Eugénistes et racistes, américains, nazis, se tenaient par la barchichette, et jouaient à un jeu : qui dira pire ? Qui fera pire ? Certains pourraient être amenés à dire : mais les Etats-Unis ont quand même rejeté cette voie, puisque, la preuve, ils se sont engagés contre l’Allemagne nazie, après Pearl Harbor et la déclaration de guerre de l’Allemagne aux Etats-Unis. Mais si ce chemin a été pris, nous le devons à des conditions et à des circonstances exceptionnelles : la défaite à l’élection présidentielle de 1932, d’Herbert Hoover face à F.D.Roosevelt (lequel n’était pas, non plus, pas plus que Lincoln, un « progressiste » remarquable), l’échec de l’alliance nazie, allemande-américaine, dans les années 30, les choix stratégiques d’Hitler entre 39 et 41, en ciblant l’Angleterre, et, par voie de conséquence, les Etats-Unis).
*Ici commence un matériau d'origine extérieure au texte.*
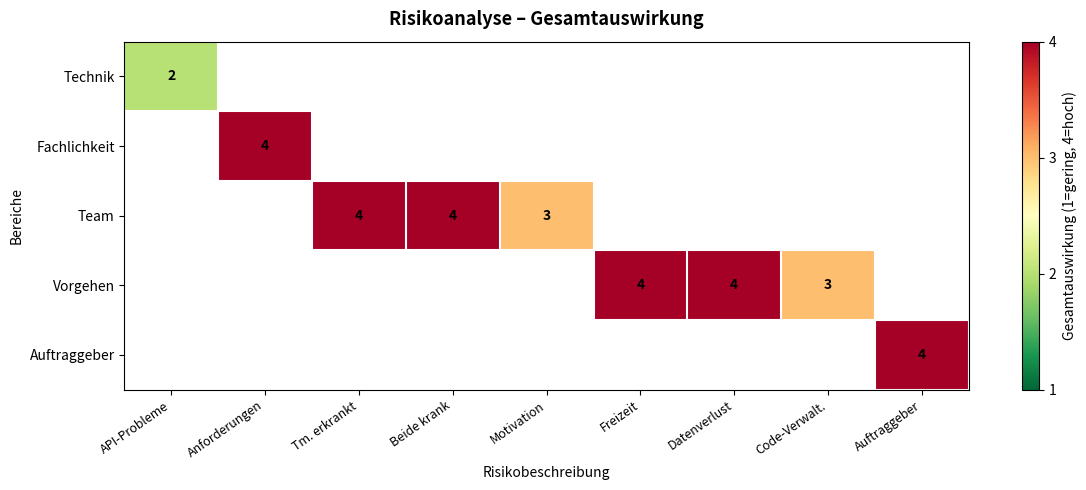

Count the number of categories in the chart.

9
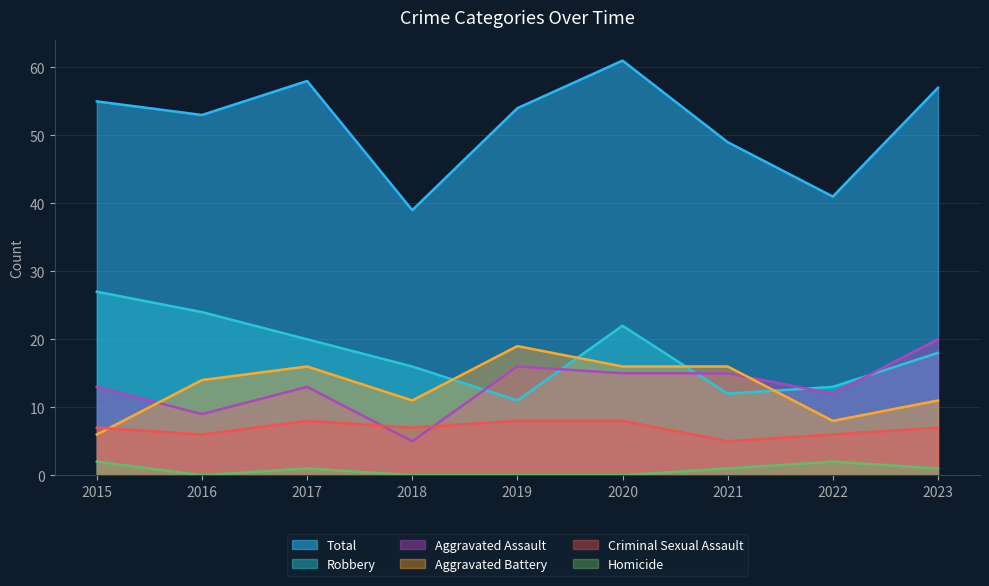

Which series has the largest range (max minus min)?

Total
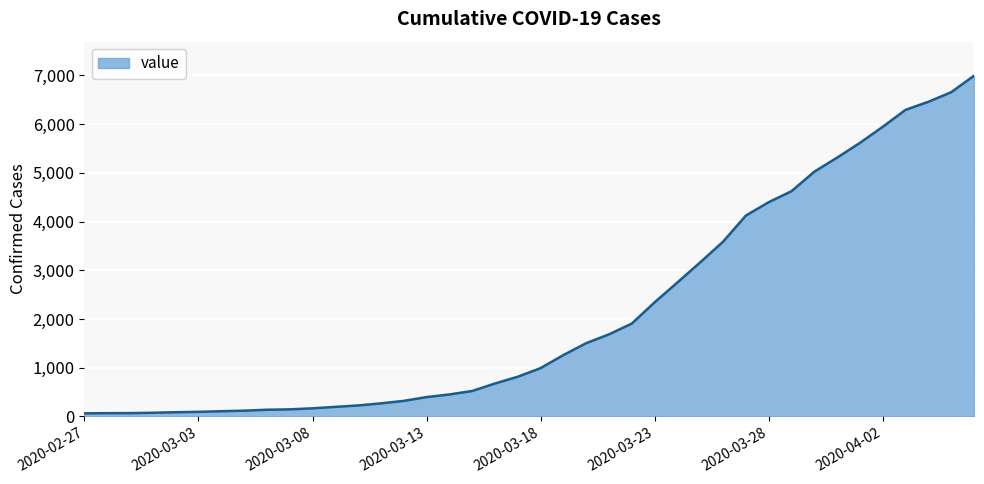

What is the minimum value shown in the chart?

64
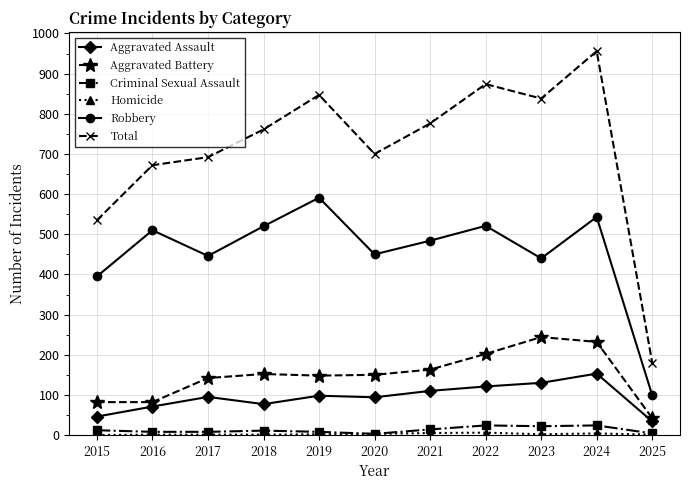

At which category does Total reach its first local valley?

2020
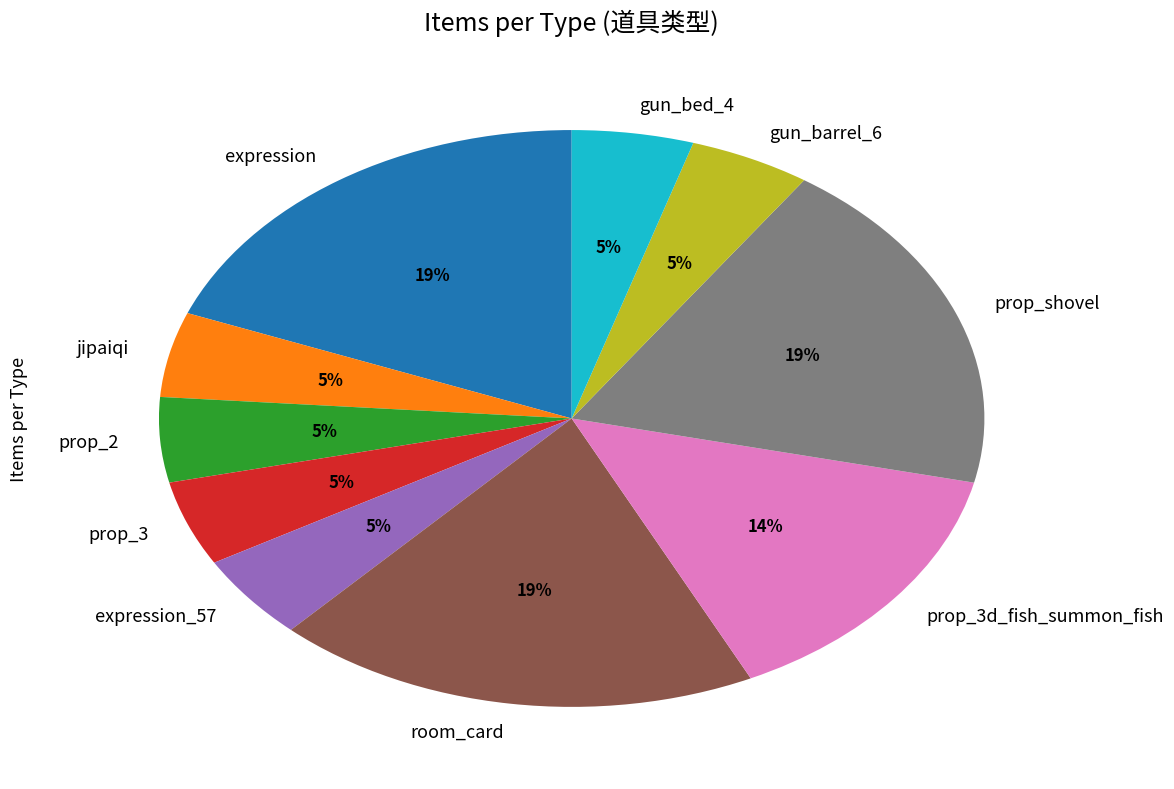

Do expression_57 and jipaiqi together represent more than half of the pie?

No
Mais près de 80 ans après la fin de la seconde guerre mondiale, l’élection d’un Donald Trump, ses propos fréquents, de racisme social et de racisme, d’un constant « anti communisme » de type maccarthyste, la fin de son mandat présidentiel avec l’insurrection du Capitole, et les faits divers criminels inspirés par le même racisme/racisme social, ont démontré que, si l’Allemagne nazie a été terrassée, au moins jusqu’à maintenant, le suprémacisme, raciste, eugéniste, américain, est toujours présent, vivace, actif, faisant le lien entre des brutes, des intellectuels-agents, des politiciens et des milliardaires. 

La présentation, la mise en perspective du propos, les analyses, du livre de P. Tort, vont continuer dans les prochains jours. 

  1. : la page Wikipédia de D.S. Jordan est absolument silencieuse sur ces aspects de son travail, de ses croyances et de ses engagements.
  2. Chef du parti conservateur en Angleterre, premier ministre, il est l’homme de la « déclaration Balfour », déclaration par laquelle il a projeté la création d’une entité sioniste en Palestine, non pas par philosémitisme, mais, au contraire par antisémitisme, puisqu’il s’agissait ainsi de déporter « gentiment » les Juifs d’Europe.
  3. Alors que les déportés, juifs, percevaient le danger, mais ne pouvaient en avoir aucune conception/représentation, étant donné qu’un homicide de masse leur était inconnu, les « dépassait » – à la différence des populations non européennes, colonisées, qui en ont subi plusieurs entre 1492 et 1942.